Karnevalsauftakt: Sturz in die Düssel und Eiseinbruch


Düsseldorf (rd_de) – Der Karnevalsauftakt am Donnerstag (08.02.2018) hielt die Rettungskräfte in den Hochburgen Köln sowie Düsseldorf in Atem. Während in Köln am frühen Abend ein 21-Jähriger unter eine Straßenbahn geriet, mussten die Kollegen in Düsseldorf gleich zweimal zu außergewöhnlichen Einsätzen ausrücken.

Passanten setzten gegen 17:30 Uhr in der Düsseldorfer Innenstadt einen Notruf ab. Sie hatten gesehen, wie ein Mann rund vier Meter in einen Kanal der Düssel nahe des Burgplatzes gestürzt war. Der Disponent alarmierte daraufhin den Sanitätsdienst sowie den Rettungsdienst und Höhenretter der Feuerwehr.

Polizeibeamte trafen zuerst an der Unfallstelle ein. Sie stiegen in den Kanal und leisteten Erste Hilfe. Kurze Zeit später übernahmen der Rettungsdienst und ein Arzt den Patienten.

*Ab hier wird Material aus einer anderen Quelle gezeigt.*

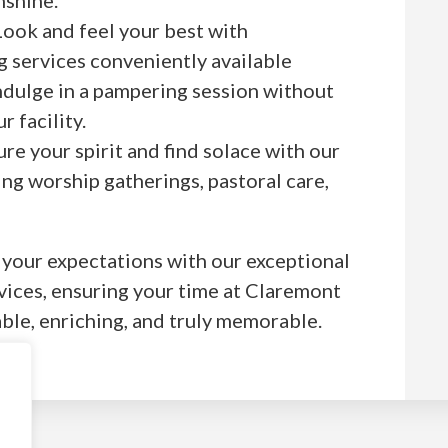
ook and feel your best with
g services conveniently available
indulge in a pampering session without
r facility.
re your spirit and find solace with our
ding worship gatherings, pastoral care,
your expectations with our exceptional
vices, ensuring your time at Claremont
ble, enriching, and truly memorable.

Die wenig später eintreffenden Höhenretter lagerten den Verletzten auf eine Schleifkorbtrage. Mittels einer Drehleiter wurde der Patient auf Straßenniveau gehoben. Nach Angaben der Feuerwehr erlitt der Mann lebensgefährliche Kopfverletzungen.

Cowboy bricht in Weiher ein

Am frühen Freitagmorgen mussten die Rettungskräfte dann einem als Cowboy verkleideten Mann helfen. Er wollte seinen Heimweg über einen teilweise zugefrorenen Weiher abkürzen. Dabei brach der Spätheimkehrer ein. Einem Bericht der „Rheinischen Post“ zufolge konnten Polizeibeamte den jungen Mann aus dem Wasser ziehen.

Gegenüber dem Rettungsdienst sagte der Patient, dass sich noch eine weitere Person im Teich befände. Taucher suchten daraufhin mit einem speziellen Eisretter das Gewässer erfolglos ab. Der Patient wurde mit Verdacht auf eine schwere Unterkühlung in ein Krankenhaus gebracht.